It boots with Pentium MMX but both K6-2 and K6-3 on Evergreen and Powerleap interposers just hang (with BIOS POST card code D2D3).
Unfortunately, between D3 and D4 a ton is going on. This is where the BIOS turns on the RAM, initializes the chipset, and switches to executing the BIOS from shadow RAM rather than ROM. The compressed portion at 5000h also appears to be something that amideco can't handle (but since you don't see D4, I'm not sure it ever executes anyway). There are a few 0f 30s in the uncompressed part, but they look like false positives and not actual wrmsr instructions. So it's difficult without knowing where it gets stuck.

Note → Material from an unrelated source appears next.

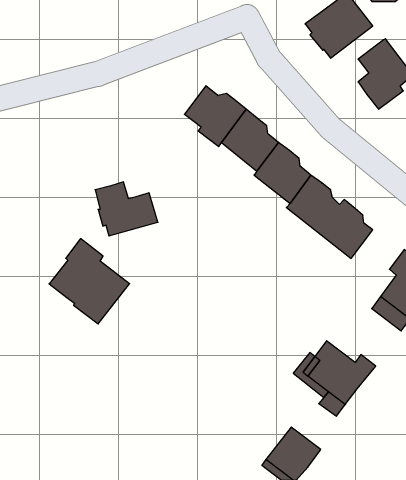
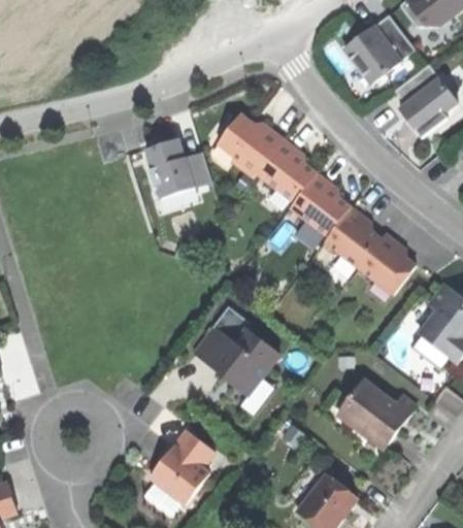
building: [95,182,158,236] -> [145,139,211,196]
building: [49,239,130,324] -> [194,304,278,394]
building: none -> [150,428,213,503]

Rather than straightforward like Award, perhaps something in the CPU detection code was set and doesn't break right away, only causing failure between D3 and D4.
edit: there is MHz detection code between D3 and D4. Perhaps it runs too fast and there is overflow or divide by zero--you could experiment with as slow bus speed and multiplier as possible.Beerfloat wrote on Yesterday, 02:09:Same question for the Spring Circle SF586 VIP3A-ZS1 AWARD 4.50PG BIOS, really.
I am less concerned about CPU detection and setting all registers correctly than about simply getting it to boot. Can always run k6init after.
That one is quite similar to jheronimus' one.
At offset 17F3Eh there is 0F 30 (wrmsr). Change it to 90 90 (nop nop) and I expect you'd have to change the checksum at 1FFFFh to 22h.
Really appreciate the quick and thorough response jakethompson1. I will be trying that on the SF586 BIOS.
With the original checksum at 1FFFFh looking like F7h, and you saying new checksum likely 22h, let me see if my small brain can figure out how these checksums work!